Unnamed: 0_level_0,qid1,qid2,question1,question2,is_duplicate
id,Unnamed: 1_level_1,Unnamed: 2_level_1,Unnamed: 3_level_1,Unnamed: 4_level_1,Unnamed: 5_level_1
0,1,2,What is the step by step guide to invest in sh...,What is the step by step guide to invest in sh...,0
1,3,4,What is the story of Kohinoor (Koh-i-Noor) Dia...,What would happen if the Indian government sto...,0
2,5,6,How can I increase the speed of my internet co...,How can Internet speed be increased by hacking...,0
3,7,8,Why am I mentally very lonely? How can I solve...,Find the remainder when [math]23^{24}[/math] i...,0
4,9,10,"Which one dissolve in water quikly sugar, salt...",Which fish would survive in salt water?,0


id - the id of a training set question pair

qid1, qid2 - unique ids of each question (only available in train.csv)

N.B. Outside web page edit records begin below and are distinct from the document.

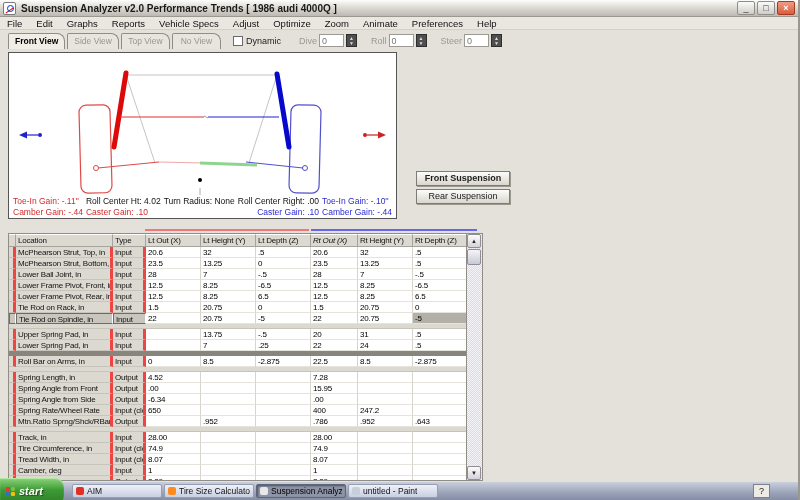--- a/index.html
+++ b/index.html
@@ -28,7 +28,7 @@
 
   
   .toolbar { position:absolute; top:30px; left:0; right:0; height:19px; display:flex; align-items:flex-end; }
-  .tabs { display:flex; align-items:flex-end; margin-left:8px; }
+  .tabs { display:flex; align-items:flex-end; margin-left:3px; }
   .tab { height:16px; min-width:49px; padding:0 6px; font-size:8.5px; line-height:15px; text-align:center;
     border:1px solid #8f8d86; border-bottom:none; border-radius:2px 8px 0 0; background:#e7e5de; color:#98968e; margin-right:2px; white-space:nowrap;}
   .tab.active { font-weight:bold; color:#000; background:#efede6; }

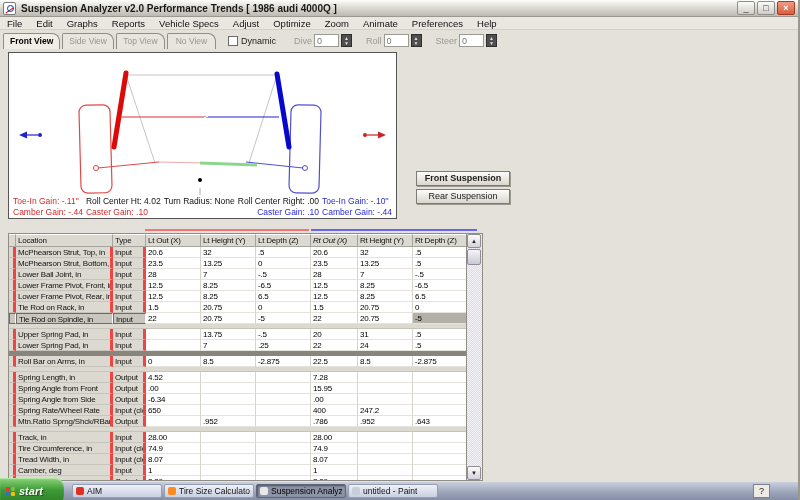--- a/index.html
+++ b/index.html
@@ -163,6 +163,7 @@
   </div>
 
   <div class="diagram">
+    <div class="dg-note1">This is a view from the rear of car (right side of screen is actually right side of car).</div>
     <svg class="dg-svg" width="387" height="165" viewBox="0 0 387 165">
 
       <rect x="71" y="52" width="31" height="88" rx="7" fill="none" stroke="#e04848" stroke-width="1.2" transform="rotate(-1.5 86 96)"></rect>

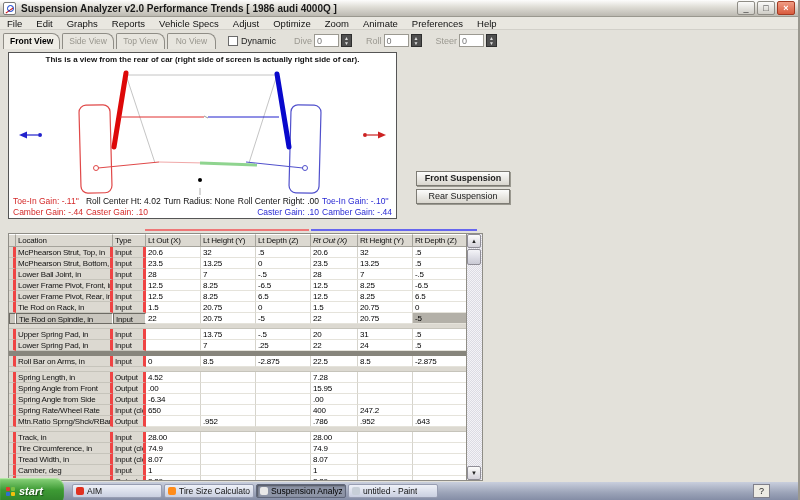--- a/index.html
+++ b/index.html
@@ -235,7 +235,7 @@
         <div class="gcell" style="width: 55px;">Lt Out (X)</div>
         <div class="gcell" style="width: 55px;">Lt Height (Y)</div>
         <div class="gcell" style="width: 55px;">Lt Depth (Z)</div>
-        <div class="gcell" style="width: 47px; font-style: italic;">Rt Out (X)</div>
+        <div class="gcell" style="width: 47px;">Rt Out (X)</div>
         <div class="gcell" style="width: 55px;">Rt Height (Y)</div>
         <div class="gcell" style="width: 55px;">Rt Depth (Z)</div>
       </div>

question1, question2 - the full text of each question
is_duplicate - the target variable, set to 1 if question1 and question2 have essentially the same meaning, and 0 otherwise.

In [5]:
df.shape

(404290, 5)

In [6]:
df.is_duplicate.sum()

149263

In [7]:
# percent duplicate questions == 36.9%
df.is_duplicate.sum() / df.shape[0]

0.369197853026293

In [8]:
# tokenize, lower, tag, lemmatize question text
question1_raw = df.question1

In [9]:
question1_raw[0].lower()

'what is the step by step guide to invest in share market in india?'

In [10]:
tokens = word_tokenize(question1_raw[0])
tokens

['What',
 'is',
 'the',
 'step',
 'by',
 'step',
 'guide',
 'to',
 'invest',
 'in',
 'share',
 'market',
 'in',
 'india',
 '?']

In [11]:
tags = nltk.pos_tag(tokens)
tags

[('What', 'WP'),
 ('is', 'VBZ'),
 ('the', 'DT'),
 ('step', 'NN'),
 ('by', 'IN'),
 ('step', 'NN'),
 ('guide', 'RB'),
 ('to', 'TO'),
 ('invest', 'VB'),
 ('in', 'IN'),
 ('share', 'NN'),
 ('market', 'NN'),
 ('in', 'IN'),
 ('india', 'NN'),
 ('?', '.')]

In [12]:
for x in tokens:
    print(lemmatizer.lemmatize(x, wordnet.VERB))

What
be
the
step
by
step
guide
to
invest
in
share
market
in
india
?


In [13]:
wnl_pos = []
for x in tags:
    wnl_pos.append((x[0], get_wordnet_pos(x[1])))

In [14]:
for x in wnl_pos:
    print(lemmatizer.lemmatize(x[0], x[1]))

What
be
the
step
by
step
guide
to
invest
in
share
market
in
india
?